• Document text:
=== Section Start ===
1. Pick a learning rate, and a number of iterations, run the code, and then plot the trajectory of your gradient descent.
1. Find examples where the learning rate is too high, too low, and "just right".
1. Look at plots of loss function under these conditions.



In [None]:
## Parameters to play with 
learning_rate = .00001
num_iter = 1000
theta_initial = np.array([3,3,3])

In [None]:
## Initialization steps
theta = theta_initial
theta_path = np.zeros((num_iter+1,3))
theta_path[0,:]= theta_initial

loss_vec = np.zeros(num_iter)

## Main Gradient Descent loop (for a fixed number of iterations)
for i in range(num_iter):
    y_pred = np.dot(theta.T,x_mat.T)
    loss_vec[i] = np.sum((y-y_pred)**2)
=== Section End ===
• Supplied entries:
=== Section Start ===
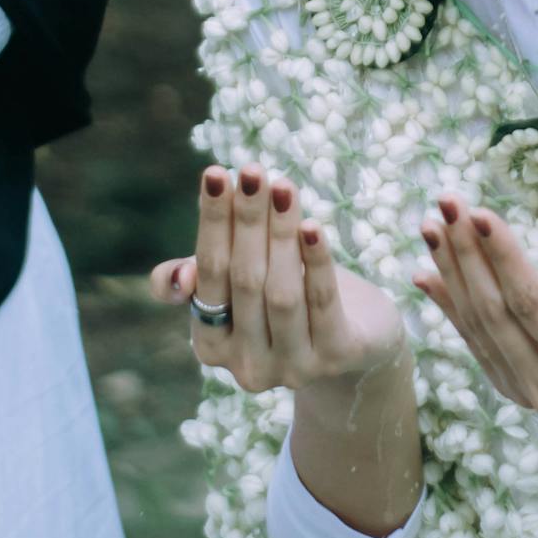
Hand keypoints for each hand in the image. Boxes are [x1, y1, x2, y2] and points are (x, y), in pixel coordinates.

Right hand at [150, 165, 406, 393]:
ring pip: (281, 292)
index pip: (207, 276)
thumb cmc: (288, 294)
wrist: (359, 339)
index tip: (216, 174)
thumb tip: (178, 276)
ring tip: (283, 186)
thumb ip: (205, 272)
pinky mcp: (336, 358)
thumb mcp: (242, 282)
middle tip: (253, 170)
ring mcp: (291, 367)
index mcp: (211, 344)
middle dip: (248, 219)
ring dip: (281, 233)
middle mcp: (246, 365)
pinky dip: (316, 260)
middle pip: (244, 280)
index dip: (212, 224)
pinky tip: (313, 225)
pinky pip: (322, 302)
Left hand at [414, 194, 537, 433]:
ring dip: (450, 269)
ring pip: (475, 324)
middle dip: (466, 253)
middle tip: (447, 201)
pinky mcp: (506, 384)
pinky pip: (471, 338)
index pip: (533, 307)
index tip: (482, 212)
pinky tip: (426, 267)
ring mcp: (519, 390)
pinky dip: (447, 301)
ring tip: (431, 221)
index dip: (505, 259)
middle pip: (494, 313)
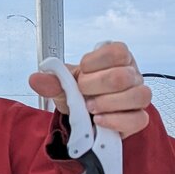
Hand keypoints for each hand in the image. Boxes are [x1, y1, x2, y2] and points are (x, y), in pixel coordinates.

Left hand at [27, 41, 151, 137]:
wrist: (86, 117)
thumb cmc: (82, 93)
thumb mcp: (65, 85)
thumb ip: (53, 80)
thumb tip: (36, 78)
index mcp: (118, 58)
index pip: (117, 52)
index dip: (94, 64)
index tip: (82, 73)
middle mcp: (132, 75)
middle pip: (123, 77)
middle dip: (95, 87)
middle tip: (83, 94)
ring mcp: (138, 96)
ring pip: (138, 96)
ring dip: (107, 104)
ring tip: (90, 109)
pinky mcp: (138, 118)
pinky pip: (138, 119)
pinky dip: (115, 121)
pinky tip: (98, 121)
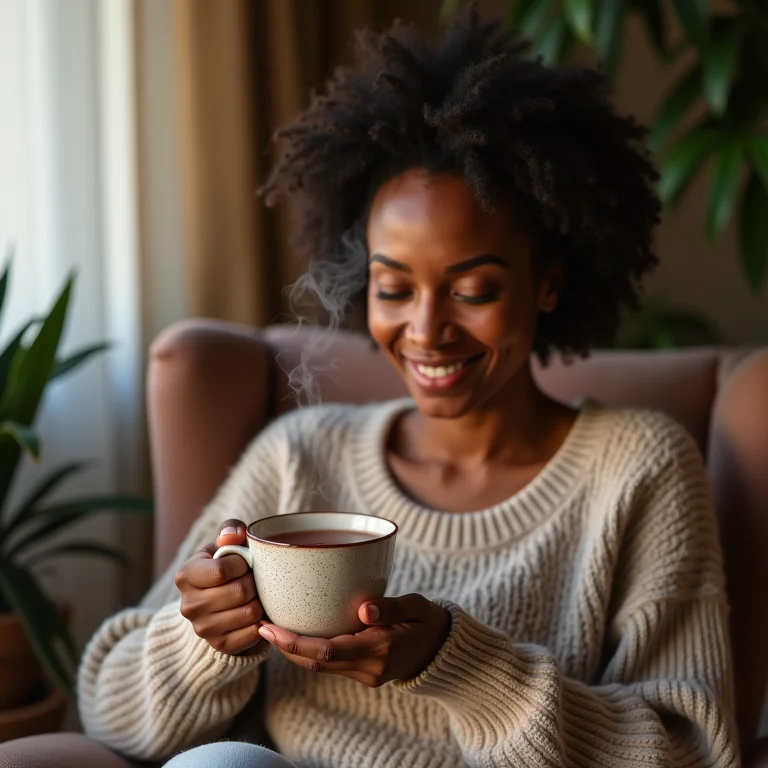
=== Section End ===
• Problem statement:
In the gradient descent text, what value is the learning rate set to? Rely only on the gradient descent text, not on the entries.

• Reply:
.00001